» **Written task**
Transcribe exactly, and only, the lines that run from the one containing "const testButtons = tester.elements<HTMLButtonElement>('.btn');" through the end of the records.

··· Supplied information

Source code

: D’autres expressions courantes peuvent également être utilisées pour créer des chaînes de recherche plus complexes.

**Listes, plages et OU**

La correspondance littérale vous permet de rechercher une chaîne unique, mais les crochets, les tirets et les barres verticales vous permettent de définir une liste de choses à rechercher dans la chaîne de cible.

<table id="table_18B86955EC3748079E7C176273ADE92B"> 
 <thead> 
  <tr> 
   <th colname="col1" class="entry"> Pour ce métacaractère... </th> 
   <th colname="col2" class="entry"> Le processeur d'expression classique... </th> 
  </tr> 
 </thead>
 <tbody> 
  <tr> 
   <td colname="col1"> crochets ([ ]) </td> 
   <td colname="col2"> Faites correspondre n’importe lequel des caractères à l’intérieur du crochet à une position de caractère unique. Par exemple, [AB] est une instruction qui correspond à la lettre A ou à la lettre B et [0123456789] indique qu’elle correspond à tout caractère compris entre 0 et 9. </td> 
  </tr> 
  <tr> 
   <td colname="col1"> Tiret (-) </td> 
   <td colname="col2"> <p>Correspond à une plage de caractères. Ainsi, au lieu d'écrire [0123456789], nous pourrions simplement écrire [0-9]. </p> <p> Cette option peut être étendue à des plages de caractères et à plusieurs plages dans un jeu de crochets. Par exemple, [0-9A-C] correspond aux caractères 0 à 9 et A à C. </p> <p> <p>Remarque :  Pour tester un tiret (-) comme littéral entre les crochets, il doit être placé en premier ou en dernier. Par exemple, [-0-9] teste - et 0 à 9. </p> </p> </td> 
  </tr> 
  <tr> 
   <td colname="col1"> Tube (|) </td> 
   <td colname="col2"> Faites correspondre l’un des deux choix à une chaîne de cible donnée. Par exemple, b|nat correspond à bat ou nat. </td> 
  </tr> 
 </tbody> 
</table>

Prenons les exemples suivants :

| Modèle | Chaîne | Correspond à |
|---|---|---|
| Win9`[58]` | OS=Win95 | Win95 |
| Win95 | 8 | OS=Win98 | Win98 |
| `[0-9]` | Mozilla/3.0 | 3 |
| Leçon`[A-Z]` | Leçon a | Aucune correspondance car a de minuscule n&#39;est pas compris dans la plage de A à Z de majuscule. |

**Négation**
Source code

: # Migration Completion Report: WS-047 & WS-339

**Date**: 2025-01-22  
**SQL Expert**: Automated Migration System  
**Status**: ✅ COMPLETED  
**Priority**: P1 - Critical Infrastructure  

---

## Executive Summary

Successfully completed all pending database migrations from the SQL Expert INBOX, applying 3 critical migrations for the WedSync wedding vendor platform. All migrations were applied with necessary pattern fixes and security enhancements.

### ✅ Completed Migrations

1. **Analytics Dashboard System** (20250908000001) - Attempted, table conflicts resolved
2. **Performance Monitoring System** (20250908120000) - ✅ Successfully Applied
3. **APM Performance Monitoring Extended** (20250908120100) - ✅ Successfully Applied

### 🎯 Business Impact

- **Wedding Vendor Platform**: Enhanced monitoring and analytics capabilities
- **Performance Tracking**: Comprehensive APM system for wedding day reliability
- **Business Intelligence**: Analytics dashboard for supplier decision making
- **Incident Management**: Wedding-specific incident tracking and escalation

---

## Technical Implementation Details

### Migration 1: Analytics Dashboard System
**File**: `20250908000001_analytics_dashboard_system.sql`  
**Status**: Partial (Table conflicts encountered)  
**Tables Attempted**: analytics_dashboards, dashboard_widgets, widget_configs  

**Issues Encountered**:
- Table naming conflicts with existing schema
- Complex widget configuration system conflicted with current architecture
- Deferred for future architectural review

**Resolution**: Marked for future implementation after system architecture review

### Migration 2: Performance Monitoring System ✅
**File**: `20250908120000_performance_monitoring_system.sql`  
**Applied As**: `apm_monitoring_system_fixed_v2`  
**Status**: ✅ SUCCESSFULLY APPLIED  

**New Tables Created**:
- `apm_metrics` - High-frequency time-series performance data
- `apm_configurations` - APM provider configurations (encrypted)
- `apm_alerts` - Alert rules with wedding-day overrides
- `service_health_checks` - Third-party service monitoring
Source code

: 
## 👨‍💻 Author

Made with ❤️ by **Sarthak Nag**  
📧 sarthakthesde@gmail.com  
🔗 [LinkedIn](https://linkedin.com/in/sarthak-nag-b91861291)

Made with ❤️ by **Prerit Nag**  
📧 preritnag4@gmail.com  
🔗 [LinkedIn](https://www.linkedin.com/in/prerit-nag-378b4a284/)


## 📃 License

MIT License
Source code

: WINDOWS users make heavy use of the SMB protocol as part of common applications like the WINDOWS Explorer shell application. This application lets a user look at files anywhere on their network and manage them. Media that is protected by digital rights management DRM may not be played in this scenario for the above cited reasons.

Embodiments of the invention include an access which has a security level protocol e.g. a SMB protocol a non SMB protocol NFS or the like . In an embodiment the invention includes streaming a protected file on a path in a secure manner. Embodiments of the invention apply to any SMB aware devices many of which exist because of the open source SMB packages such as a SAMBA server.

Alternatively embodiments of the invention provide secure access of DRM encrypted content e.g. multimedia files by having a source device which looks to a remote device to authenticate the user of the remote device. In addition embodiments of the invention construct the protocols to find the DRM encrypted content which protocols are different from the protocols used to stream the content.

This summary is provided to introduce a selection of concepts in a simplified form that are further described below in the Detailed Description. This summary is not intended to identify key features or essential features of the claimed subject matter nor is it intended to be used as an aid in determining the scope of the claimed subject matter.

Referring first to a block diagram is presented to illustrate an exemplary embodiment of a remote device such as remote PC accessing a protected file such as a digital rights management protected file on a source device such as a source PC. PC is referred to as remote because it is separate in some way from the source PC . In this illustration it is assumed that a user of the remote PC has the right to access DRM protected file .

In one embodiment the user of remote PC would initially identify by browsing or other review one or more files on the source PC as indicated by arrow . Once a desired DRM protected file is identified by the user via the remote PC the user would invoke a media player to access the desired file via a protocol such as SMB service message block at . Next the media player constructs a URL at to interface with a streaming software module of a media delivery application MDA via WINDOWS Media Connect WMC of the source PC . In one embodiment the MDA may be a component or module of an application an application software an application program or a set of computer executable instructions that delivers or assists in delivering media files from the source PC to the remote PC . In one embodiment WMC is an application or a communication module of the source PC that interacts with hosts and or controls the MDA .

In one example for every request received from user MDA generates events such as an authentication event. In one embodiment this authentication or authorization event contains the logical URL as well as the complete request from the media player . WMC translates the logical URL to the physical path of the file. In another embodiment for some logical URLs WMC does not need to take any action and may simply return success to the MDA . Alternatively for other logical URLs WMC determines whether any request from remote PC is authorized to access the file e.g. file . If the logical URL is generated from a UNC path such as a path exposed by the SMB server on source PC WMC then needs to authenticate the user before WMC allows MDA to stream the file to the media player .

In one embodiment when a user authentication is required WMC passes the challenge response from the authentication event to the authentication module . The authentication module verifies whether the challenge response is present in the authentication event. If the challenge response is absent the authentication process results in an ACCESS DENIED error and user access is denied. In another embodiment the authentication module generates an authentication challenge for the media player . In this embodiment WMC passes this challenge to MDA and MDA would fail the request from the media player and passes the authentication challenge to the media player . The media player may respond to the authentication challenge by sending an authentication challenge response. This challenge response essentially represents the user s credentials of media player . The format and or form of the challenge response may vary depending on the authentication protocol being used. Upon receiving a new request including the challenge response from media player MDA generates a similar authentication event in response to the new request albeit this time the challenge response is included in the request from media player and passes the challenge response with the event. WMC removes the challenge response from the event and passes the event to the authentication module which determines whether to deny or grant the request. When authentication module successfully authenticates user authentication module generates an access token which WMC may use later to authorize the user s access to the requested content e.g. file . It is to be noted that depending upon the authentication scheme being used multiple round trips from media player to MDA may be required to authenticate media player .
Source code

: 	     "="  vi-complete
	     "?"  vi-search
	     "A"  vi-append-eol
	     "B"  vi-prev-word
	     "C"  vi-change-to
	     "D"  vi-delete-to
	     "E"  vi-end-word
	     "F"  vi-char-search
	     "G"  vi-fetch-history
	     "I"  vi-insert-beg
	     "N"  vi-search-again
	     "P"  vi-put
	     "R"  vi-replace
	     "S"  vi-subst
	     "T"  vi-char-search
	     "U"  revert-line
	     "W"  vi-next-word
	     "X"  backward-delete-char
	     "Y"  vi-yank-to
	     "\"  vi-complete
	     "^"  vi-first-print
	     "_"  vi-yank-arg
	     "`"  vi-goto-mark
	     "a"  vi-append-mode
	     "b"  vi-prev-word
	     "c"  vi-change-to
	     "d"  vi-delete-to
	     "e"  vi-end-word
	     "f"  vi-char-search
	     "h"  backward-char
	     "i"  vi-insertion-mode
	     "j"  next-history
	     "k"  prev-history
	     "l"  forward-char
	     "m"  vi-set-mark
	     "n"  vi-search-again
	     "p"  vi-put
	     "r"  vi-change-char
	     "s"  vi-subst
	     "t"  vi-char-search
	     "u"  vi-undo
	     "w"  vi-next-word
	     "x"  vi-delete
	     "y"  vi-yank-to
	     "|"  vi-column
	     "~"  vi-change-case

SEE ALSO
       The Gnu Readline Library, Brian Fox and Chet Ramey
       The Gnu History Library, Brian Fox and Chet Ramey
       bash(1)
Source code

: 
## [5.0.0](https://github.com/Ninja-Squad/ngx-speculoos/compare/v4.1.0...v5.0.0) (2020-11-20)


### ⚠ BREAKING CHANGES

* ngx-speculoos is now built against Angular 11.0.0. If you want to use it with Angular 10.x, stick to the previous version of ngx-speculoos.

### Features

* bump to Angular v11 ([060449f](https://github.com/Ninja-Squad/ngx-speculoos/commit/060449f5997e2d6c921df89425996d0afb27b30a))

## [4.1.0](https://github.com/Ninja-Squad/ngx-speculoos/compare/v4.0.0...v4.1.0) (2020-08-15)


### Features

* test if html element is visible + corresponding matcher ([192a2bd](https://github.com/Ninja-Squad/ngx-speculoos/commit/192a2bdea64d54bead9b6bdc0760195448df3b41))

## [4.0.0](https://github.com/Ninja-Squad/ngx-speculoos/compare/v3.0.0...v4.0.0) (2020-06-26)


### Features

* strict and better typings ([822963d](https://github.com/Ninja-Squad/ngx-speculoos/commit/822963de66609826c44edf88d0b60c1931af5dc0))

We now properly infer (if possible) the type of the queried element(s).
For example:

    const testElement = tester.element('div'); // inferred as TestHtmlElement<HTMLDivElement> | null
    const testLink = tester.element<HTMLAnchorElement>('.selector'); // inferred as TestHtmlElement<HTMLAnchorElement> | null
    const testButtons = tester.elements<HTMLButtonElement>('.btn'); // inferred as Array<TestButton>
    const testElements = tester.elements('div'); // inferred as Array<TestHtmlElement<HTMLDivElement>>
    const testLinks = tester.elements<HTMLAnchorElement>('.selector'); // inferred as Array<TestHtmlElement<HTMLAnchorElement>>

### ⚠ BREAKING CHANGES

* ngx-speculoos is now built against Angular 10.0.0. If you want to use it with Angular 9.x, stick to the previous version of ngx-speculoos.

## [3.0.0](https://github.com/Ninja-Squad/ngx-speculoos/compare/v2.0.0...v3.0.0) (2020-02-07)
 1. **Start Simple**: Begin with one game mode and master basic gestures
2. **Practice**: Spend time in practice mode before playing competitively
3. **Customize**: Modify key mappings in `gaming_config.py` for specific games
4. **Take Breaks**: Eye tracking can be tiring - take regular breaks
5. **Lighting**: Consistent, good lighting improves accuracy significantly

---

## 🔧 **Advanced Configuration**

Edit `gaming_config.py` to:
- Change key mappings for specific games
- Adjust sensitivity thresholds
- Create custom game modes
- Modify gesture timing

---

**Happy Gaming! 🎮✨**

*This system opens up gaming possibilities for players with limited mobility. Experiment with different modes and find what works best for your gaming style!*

······

» **Output for this exercise**
    const testButtons = tester.elements<HTMLButtonElement>('.btn'); // inferred as Array<TestButton>
    const testElements = tester.elements('div'); // inferred as Array<TestHtmlElement<HTMLDivElement>>
    const testLinks = tester.elements<HTMLAnchorElement>('.selector'); // inferred as Array<TestHtmlElement<HTMLAnchorElement>>

### ⚠ BREAKING CHANGES

* ngx-speculoos is now built against Angular 10.0.0. If you want to use it with Angular 9.x, stick to the previous version of ngx-speculoos.

## [3.0.0](https://github.com/Ninja-Squad/ngx-speculoos/compare/v2.0.0...v3.0.0) (2020-02-07)
 1. **Start Simple**: Begin with one game mode and master basic gestures
2. **Practice**: Spend time in practice mode before playing competitively
3. **Customize**: Modify key mappings in `gaming_config.py` for specific games
4. **Take Breaks**: Eye tracking can be tiring - take regular breaks
5. **Lighting**: Consistent, good lighting improves accuracy significantly

---

## 🔧 **Advanced Configuration**

Edit `gaming_config.py` to:
- Change key mappings for specific games
- Adjust sensitivity thresholds
- Create custom game modes
- Modify gesture timing

---

**Happy Gaming! 🎮✨**

*This system opens up gaming possibilities for players with limited mobility. Experiment with different modes and find what works best for your gaming style!*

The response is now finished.